2016: The Mayor's Fund and National Numeracy published "The Parent Factor", which showed that parental engagement in school maths leads to higher attainment and better classroom participation among pupils.

2018: National Numeracy was funded by the Money Advice Service's What Works Fund to conduct research about the connection between good numeracy and financial capability. The report found that the higher an adult's level of numeracy, the better their financial capability mindset was likely to be.

Since 2012, National Numeracy has commissioned an annual YouGov survey into British public attitudes to maths to find out why people are motivated to improve their numeracy. The 2015 survey found that most people wanted to improve their numeracy to enable better understanding of their personal finances.
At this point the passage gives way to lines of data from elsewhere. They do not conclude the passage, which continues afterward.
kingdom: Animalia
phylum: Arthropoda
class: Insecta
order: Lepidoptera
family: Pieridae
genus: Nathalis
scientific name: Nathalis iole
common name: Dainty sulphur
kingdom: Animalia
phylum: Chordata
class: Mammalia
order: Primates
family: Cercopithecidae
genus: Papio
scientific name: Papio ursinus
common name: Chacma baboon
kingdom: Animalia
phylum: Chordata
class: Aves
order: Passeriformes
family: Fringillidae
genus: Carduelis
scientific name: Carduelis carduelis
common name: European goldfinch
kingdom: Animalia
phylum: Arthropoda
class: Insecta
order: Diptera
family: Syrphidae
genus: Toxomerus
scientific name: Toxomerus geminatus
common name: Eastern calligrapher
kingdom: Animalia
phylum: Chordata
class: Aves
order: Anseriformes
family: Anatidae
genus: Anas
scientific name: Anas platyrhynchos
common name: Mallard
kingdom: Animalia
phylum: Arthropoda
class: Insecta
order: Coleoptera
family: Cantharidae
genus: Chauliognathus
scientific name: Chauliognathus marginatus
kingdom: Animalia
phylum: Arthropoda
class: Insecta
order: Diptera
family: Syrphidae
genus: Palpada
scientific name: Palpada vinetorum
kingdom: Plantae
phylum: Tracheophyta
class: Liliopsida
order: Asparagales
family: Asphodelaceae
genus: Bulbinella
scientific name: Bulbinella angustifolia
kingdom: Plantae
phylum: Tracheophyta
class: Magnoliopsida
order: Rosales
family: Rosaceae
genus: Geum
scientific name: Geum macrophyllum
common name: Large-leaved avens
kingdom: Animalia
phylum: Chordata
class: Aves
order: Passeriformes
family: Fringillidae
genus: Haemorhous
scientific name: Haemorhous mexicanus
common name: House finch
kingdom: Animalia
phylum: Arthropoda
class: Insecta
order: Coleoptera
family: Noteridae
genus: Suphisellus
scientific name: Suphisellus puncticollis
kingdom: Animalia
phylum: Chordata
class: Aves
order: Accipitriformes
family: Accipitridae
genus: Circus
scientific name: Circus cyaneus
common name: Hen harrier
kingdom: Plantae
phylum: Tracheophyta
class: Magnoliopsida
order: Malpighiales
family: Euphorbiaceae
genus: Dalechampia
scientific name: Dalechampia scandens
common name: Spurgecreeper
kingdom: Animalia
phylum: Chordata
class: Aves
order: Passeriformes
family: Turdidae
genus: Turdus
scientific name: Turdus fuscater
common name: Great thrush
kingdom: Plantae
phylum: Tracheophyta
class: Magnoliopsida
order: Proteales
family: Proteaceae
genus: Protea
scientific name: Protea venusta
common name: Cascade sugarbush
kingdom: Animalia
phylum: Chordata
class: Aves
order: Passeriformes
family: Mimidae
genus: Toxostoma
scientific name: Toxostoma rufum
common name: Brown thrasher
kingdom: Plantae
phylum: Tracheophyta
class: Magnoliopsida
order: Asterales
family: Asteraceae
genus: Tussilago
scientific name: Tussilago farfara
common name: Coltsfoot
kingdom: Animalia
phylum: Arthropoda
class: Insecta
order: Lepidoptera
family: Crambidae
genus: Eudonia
== National Numeracy’s aim & projects ==

=== Aim ===
National Numeracy cites its aim as "to enable everyone across the UK to be confident and competent in using numbers and data, to be able to make good decisions in their daily life and at work.". This is approached in three main ways:
- By raising awareness about poor numeracy levels which exist in the UK, how numeracy differs from mathematics, and promoting the recognition that everyone can improve through campaigns such as National Numeracy Day.
- By improving numeracy with the National Numeracy Challenge, a tool for users to assess and improve on their numeracy at their own pace.
- By improving communication of numbers and data by helping organisations to use a ‘Plain Numbers’ approach, so that anyone can understand their information regardless of their numeracy level.

=== Projects ===
- The National Numeracy Challenge is a free interactive web-based tool that aims to improve numeracy skills among the adult population of the UK. The assessment tool asks participants to complete a series of everyday maths questions at various levels of difficulty, then revealing the level of maths skill they currently have and a score out of 100. Participants are then given a target for improvement and access to free resources to learn in the areas they need to work on, encouraging them to come back and take the assessment again to see how they have improved. In October 2015, the Challenge website was updated to include the ability to see which questions were answered incorrectly. In 2017, a series of attitudinal resources were incorporated into the National Numeracy Challenge, to help users build their confidence with numbers and maths.
- The Numeracy Review is for employers who want to have in-depth insights into numeracy levels and attitudes to maths among their workforce. The process assesses the state of numeracy in a workplace, both in terms of maths ability and mindset among staff, using attitudinal surveys and the Challenge Online, then working with employers to address any areas that need improvement.
- Challenge Champions are numeracy advocates who are based within workplaces and other settings to support colleagues in improving their numeracy and using the Challenge Online.
- The Family Maths Toolkit is a project designed to engage parents and families with maths learning for children aged 13 and under, encouraging them to support their learning in the home with everyday maths activities provided by National Numeracy through schools. The project was piloted as the Parent Toolkit with 10 school across the UK in 2014–15 to find out how parental engagement with children's maths learning improved their attainment in school. The website was relaunched in September 2015 as the Family Maths Toolkit.
- Passport Maths is an early intervention programme for year 7 secondary school pupils who need extra support in mathematics, helping them to progress from level 3 maths to level 4 and attain better outcomes at GCSE.
- Star Dash Studios is a free smartphone game for young adults, helping them to see everyday maths in vocational settings. It is currently available for Android and Apple mobile phones.
- Train the Trainer is a workshop for organisations to give their staff the confidence to deliver numeracy training in the workplace.
- Department for Education project. In 2018, National Numeracy made a successful bid to the Department for Education Flexible Learning Fund. The charity is working with six partners including the John Lewis Partnership and Civil Service Learning to deliver basic numeracy skills via an online delivery method.